増やしたり、減らしたり、はできてもラステアのように魔力が豊富な土地だと完全に枯らすことは難しい。
土地の魔力は自然発生しているから、人工的に魔力過多にした以外は、土地の魔力が自然に抜けるのを待つしかないのだ。それはきっと何十年もかかる。
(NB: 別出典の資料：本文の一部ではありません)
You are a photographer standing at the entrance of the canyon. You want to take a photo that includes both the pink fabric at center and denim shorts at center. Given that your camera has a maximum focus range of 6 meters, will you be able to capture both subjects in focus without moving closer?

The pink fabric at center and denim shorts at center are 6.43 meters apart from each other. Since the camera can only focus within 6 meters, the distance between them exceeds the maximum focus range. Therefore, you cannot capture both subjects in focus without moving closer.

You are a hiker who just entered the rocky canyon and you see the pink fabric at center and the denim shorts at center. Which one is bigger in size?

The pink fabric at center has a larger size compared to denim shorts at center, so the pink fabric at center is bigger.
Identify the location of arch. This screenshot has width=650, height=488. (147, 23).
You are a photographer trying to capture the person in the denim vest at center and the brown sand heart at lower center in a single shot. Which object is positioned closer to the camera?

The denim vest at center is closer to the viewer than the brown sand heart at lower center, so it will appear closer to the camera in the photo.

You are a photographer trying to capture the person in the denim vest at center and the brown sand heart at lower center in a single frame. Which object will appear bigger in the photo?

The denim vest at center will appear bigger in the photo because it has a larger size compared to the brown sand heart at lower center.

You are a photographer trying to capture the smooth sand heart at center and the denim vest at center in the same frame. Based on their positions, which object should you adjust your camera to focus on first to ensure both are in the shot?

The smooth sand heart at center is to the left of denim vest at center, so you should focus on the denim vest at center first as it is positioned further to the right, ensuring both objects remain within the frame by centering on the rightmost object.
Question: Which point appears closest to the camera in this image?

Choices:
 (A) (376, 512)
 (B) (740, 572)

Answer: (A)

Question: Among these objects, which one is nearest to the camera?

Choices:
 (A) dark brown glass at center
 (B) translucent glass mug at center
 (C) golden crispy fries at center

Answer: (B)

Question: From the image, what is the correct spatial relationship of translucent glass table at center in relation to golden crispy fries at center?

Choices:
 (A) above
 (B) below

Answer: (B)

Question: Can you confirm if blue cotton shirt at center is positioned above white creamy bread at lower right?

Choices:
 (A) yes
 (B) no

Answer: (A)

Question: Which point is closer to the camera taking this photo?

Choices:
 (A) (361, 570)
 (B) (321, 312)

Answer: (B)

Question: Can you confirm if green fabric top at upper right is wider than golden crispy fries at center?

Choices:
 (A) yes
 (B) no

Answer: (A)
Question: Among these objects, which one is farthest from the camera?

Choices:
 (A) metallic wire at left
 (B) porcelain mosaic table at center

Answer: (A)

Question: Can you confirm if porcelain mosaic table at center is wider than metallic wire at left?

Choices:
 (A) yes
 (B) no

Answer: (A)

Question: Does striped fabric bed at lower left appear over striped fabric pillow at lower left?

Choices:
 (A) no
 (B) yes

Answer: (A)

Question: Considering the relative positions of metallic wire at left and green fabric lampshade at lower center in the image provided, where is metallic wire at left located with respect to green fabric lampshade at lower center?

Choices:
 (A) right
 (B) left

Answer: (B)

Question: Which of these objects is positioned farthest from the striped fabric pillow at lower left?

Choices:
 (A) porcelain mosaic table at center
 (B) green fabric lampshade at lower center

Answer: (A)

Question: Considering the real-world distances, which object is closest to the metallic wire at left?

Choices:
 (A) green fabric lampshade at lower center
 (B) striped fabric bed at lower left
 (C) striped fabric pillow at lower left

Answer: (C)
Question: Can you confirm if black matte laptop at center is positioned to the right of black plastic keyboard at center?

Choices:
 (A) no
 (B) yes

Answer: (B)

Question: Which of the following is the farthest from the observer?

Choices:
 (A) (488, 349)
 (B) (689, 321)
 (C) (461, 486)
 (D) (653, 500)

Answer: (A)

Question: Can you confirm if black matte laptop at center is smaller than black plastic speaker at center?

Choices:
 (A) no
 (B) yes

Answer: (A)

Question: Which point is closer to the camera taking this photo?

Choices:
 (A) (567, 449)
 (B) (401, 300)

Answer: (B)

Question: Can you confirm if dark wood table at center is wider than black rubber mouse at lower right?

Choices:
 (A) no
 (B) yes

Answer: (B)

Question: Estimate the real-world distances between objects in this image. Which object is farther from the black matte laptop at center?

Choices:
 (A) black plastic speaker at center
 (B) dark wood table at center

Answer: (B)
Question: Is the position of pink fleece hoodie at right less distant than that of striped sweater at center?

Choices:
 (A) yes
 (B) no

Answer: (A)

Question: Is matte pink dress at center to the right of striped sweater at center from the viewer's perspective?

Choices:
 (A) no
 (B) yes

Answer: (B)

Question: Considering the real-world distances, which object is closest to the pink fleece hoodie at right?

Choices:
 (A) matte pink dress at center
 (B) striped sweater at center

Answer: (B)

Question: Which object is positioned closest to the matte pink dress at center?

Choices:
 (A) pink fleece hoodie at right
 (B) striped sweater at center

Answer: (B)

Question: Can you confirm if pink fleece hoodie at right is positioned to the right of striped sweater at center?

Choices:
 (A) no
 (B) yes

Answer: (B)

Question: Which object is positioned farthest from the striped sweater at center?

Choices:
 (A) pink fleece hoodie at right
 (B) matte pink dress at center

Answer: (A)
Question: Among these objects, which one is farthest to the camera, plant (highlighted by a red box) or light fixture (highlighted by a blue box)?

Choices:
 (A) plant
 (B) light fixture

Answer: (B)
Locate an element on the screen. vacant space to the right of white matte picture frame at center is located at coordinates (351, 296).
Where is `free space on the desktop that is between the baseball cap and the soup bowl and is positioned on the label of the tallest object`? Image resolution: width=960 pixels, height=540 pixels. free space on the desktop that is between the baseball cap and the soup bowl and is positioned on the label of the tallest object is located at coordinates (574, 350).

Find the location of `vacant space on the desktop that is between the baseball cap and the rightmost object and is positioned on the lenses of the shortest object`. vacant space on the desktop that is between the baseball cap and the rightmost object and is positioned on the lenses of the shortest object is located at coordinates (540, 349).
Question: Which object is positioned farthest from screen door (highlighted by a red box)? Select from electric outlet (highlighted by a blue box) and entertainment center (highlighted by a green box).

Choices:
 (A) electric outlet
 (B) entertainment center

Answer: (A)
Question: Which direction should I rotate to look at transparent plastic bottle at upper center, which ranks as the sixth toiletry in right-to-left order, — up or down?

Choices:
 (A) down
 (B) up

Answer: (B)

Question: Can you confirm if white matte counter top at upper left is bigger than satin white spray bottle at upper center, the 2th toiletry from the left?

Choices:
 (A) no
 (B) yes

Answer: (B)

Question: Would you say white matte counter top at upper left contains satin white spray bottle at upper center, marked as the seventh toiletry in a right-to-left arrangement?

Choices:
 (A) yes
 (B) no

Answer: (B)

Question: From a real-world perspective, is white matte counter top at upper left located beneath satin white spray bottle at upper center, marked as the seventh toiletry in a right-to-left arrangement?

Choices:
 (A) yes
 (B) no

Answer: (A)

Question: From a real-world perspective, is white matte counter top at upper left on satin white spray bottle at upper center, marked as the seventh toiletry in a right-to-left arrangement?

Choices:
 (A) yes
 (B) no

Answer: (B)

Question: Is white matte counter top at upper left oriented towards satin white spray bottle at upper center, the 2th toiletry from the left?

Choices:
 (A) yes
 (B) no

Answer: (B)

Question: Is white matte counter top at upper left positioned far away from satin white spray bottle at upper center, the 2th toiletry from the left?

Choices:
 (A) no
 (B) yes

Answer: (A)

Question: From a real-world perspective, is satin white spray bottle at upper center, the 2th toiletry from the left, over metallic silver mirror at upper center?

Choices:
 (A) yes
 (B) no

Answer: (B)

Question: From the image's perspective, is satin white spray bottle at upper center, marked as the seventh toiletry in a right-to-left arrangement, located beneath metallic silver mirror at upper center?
「上質な砂糖が安く手に入るのは嬉しいけど、それだけじゃダメってことですね」
「そうだね。誰だって上等なものが安く手に入れば嬉しいだろうけど、その質に見合う対価は必要だよ」
「でもそれでなぜアリシア嬢やシャンテが一緒に行くことになったんです?」
「それはねえ……男親ならではの複雑な心境なんだと思うよ」
「男親ならでは……?」
ロイ兄様の言葉にアリシアとシャンテは私を見た。見られた私は首を傾げる。
一体どうしたというのだろう?
「な、に?どうしたの?」
「ほらね、こんな感じだから……ライルだって双子にそんな話が来たら嫌だろ?」
「ロイ兄様?双子がどうしたの?」
「あー……あーなるほど。確かに」
「ライル?」
「問題は姫さんが理解してないってことっすね」
「ロビン?」
「姫様らしくて良いかと」
「そ、そうですよ!きっと、そのうち……はい」
「シャンテ?アリシア?」
何がいいたいのかよくわからず、何もいってこなかったアッシュに視線を向ける。するとアッシュはニコッと笑うと、サッと顔を背けてしまった。
なぜだ!!
「……そういえば、ルティアの結婚観を聞いたことがなかったなあ」
急に話題を変えられて、私は胡乱げな目で兄様を見てしまう。何かを誤魔化そうとしてないだろうか?
「私の結婚観?」
「結婚願望的な?」
「結婚願望って……王族の一人だもの。お父様が決められた相手と結婚するんじゃない?」
「え、姫さん意外とドライな……」
「だって普通に考えてもそうでしょう?姫、だもの。何かあれば他国に嫁ぐだろうし、そうでなければお父様が誰か適当に見繕ってくれるものじゃない?」
「そ、そんな!!恋愛結婚とか!!ないんですかルティア様!!」
アリシアがひえっと悲鳴をあげる。私はそんなのないわよ、というとライルとシャンテも驚いた顔をして見せた。
「いや、でも……父上とカロティナ様は恋愛結婚だろ?」
「そうですよ。それにうちだってそうですよ?」
「私のうちもです」
「それってたぶん……ものすごく稀な例が揃っているだけだと思うわ」
普通の王侯貴族は家の結びつきだとか、諸々の事情で結婚をする。恋愛結婚なんて、本当に稀なことなのだ。
でもお父様だけでなく、シャンテとアリシアの家もそうだったとは……
「ルティアは普段あれだけ自由にしてるから、そんな風に考えてるなんて思いもしなかったよ」
「私だって一応、王族の一員だって自覚ぐらいあるわよ?」
「良いと思うけどね。恋愛結婚でも」
苦笑いを浮かべる兄様に、私はなぜそこまで恋愛結婚推しなのかと疑問だけが残った。